__Text under study__
- Tanker general view

Class overview
- Name: 414N Russian: 414Н

General characteristics
- Class & type: Oil tanker
- Capacity: 600 tons of oil
- Notes: River tank ship

= Design 414N tankers =

414N 414Н is a river tank ship class, developed in Russia in 1962. The class 414 is one of the classes of the SPN ship project.
These tankers have capacity of 600 tons and are used for oil transportation on the superficial rivers of Siberia (basically Lena River).
== SPN-673 ==
This tanker belonged to the Kirenskaya repair-operational base in Kirensk and was equipped for oil transportation.
The captain of the vessel at the moment of incident was Bulgakov Victor Vasilevich.
On October 13, 2009, the tanker, carrying a cargo of 496 tons of diesel fuel, was close to Ichera settlement on the Lena River when the steering refused to respond, causing the ship to run into a flooded barge.

There were no injuries, after the cargo was swapped to the "Capitan Verkhoturov" tanker and sent to its destination, 18 people and 3 other vessels took part in refloating the ship.
Initially it was believed the ship was not damaged, but after surveying the refloated ship it was found that the bottom of the ship and the empty storage tanks 11 and 12 were damaged.
The ship was removed from the bank at 2:00 on October 16 and towed off for survey in Kirensk by steam-ship "Zcuya".

As a result of the investigation into the circumstances of the incident it was found that a failure to report a danger by the steam-ship "Captain Ineshin" meant that the tanker hit the barge.
The investigation determined three guilty parties:
- The captain of tanker SPN-673 had withdrawn from management of the vessel and had not transferred command of a vessel to the senior assistant.
- The senior assistant SPN-673 did not promptly report the accident to the ship-owner and the emergency services.
- The captain of the steam-ship "Captain Ineshin", had not given necessary warning about a dangerous area, and after the incident did not stop to provide assistance.
All of them received fines, the money was spent by the Osetrovsky transport public prosecutor.

== SPN-705 ==
This tanker belonged to the Yakut river shipping company and had been equipped to transport natural gasoline traversing Indigirka and Moma River to deliver fuel from Belaya Gora to Moma Airport.
On June 28, 1996, at 11:00 there was an explosion on the ship, causing a large fire.
At 12:00 fire boats and auxiliary vessels from port Belaya Gora arrived along with fire-engines on the coast although the fire was not fully extinguished till 17.30. The explosion created a large hole in the tanker which sank shortly after the fire was put out.
The fire caused the death of ship mechanic Victor Firstov, and captain of the tanker Jury Grabkin was severely wounded. The other five crew members were uninjured.

__Record set__
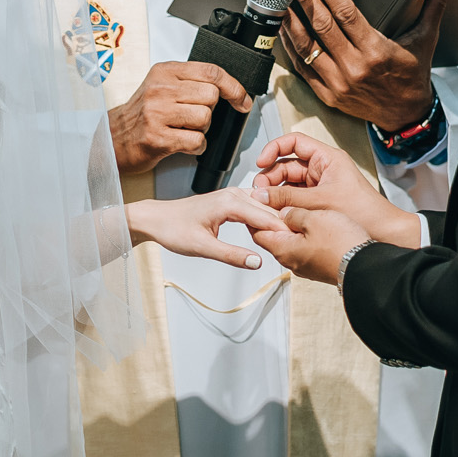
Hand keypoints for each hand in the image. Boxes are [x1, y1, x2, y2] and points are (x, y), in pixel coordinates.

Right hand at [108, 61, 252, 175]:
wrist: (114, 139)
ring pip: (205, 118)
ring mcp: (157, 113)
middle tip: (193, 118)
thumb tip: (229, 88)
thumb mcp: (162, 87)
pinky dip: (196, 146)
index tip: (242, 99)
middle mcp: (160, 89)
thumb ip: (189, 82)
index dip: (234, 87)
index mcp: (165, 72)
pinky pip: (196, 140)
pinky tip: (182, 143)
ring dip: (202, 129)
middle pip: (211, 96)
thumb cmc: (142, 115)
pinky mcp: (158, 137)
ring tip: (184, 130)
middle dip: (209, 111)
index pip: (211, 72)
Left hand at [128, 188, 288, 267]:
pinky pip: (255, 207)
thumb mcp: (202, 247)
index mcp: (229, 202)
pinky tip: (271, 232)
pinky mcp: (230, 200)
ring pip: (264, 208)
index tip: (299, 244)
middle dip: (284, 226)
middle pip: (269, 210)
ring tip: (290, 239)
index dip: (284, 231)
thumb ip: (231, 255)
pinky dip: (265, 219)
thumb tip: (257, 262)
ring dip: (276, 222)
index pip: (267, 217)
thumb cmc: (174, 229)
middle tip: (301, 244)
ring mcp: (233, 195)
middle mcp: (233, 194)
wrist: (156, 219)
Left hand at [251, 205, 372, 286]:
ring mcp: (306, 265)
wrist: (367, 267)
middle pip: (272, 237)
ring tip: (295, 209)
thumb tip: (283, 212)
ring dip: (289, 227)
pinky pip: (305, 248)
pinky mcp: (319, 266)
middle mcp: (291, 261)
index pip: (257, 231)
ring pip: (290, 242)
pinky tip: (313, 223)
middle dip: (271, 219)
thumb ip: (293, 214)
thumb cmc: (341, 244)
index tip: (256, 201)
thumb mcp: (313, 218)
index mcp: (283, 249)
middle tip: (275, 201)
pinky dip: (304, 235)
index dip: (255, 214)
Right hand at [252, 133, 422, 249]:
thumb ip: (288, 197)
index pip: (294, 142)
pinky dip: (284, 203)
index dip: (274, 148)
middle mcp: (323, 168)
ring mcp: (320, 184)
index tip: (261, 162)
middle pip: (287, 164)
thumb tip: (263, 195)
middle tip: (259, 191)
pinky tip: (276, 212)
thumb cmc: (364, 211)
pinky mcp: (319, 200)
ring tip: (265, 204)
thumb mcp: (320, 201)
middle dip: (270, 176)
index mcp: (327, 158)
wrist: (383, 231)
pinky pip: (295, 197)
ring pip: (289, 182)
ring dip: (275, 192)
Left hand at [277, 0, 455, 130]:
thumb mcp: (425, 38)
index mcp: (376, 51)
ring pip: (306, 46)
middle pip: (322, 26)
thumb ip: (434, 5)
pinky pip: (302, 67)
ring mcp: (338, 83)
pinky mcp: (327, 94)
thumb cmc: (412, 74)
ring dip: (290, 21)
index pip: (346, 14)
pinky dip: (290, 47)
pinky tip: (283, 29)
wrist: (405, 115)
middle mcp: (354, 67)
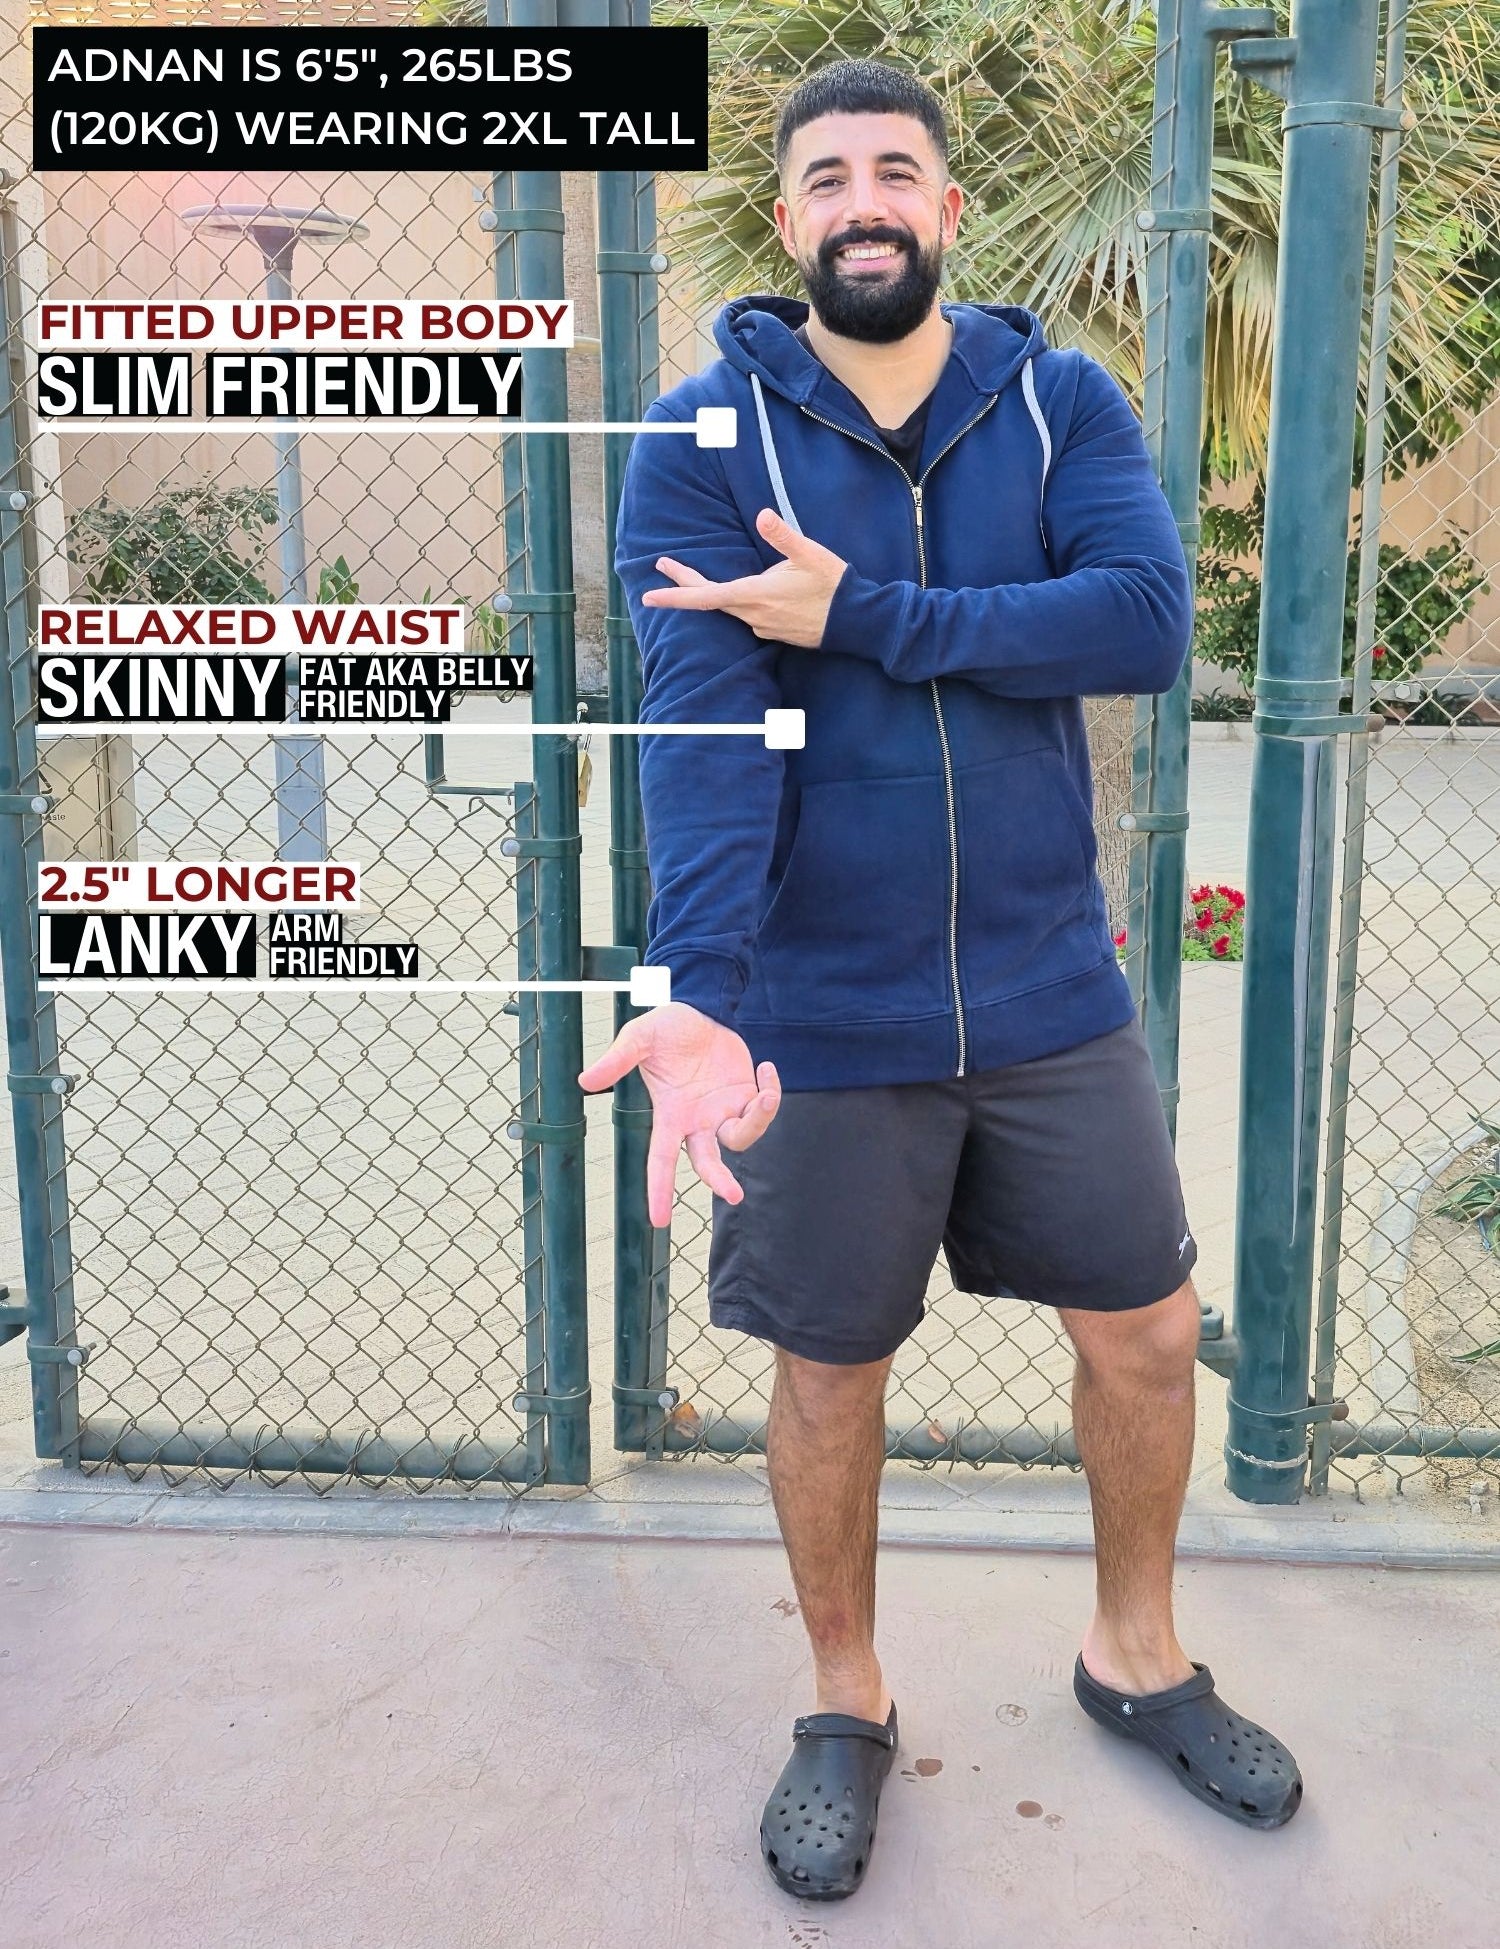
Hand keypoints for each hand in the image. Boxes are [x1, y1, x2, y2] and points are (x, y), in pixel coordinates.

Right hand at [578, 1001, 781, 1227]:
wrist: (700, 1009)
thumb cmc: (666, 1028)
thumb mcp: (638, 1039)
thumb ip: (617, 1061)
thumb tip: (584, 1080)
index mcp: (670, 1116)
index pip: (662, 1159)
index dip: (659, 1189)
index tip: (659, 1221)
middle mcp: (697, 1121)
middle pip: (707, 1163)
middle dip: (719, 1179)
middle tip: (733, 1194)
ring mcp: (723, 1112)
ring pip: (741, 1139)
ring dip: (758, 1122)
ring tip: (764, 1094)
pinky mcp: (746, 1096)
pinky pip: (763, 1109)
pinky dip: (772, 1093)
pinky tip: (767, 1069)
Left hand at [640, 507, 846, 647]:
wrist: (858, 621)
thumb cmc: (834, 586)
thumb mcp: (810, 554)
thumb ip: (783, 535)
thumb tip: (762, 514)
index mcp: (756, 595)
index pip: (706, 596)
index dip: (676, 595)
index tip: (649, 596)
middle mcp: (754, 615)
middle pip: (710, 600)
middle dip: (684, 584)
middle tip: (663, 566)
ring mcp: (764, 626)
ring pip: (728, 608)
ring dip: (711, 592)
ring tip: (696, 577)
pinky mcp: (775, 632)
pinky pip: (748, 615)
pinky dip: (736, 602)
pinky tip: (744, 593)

__Instructions__
#1 Turn the paragraph of the text on Design 414N tankers that begins "There were no injuries" into a bulleted list that keeps its main facts.
#2 According to the text on Design 414N tankers, what cargo was SPN-673 carrying on October 13, 2009?
#3 Repeat word for word the passage of the text on Design 414N tankers starting at "There were no" and ending at "12 were damaged.".
Rely only on the text on Design 414N tankers, not on the listing.

__Task solutions__
#1
- No one was injured.
- The cargo was transferred to the tanker "Capitan Verkhoturov" and sent on to its destination.
- 18 people and 3 other vessels took part in refloating the ship.
- The ship at first seemed undamaged, but a survey after refloating found damage to its bottom and to the empty storage tanks 11 and 12.
- At 2:00 on October 16 it was removed from the bank and towed to Kirensk for survey by the steam-ship "Zcuya".

#2 It was carrying 496 tons of diesel fuel.

#3
There were no injuries, after the cargo was swapped to the "Capitan Verkhoturov" tanker and sent to its destination, 18 people and 3 other vessels took part in refloating the ship.
Initially it was believed the ship was not damaged, but after surveying the refloated ship it was found that the bottom of the ship and the empty storage tanks 11 and 12 were damaged.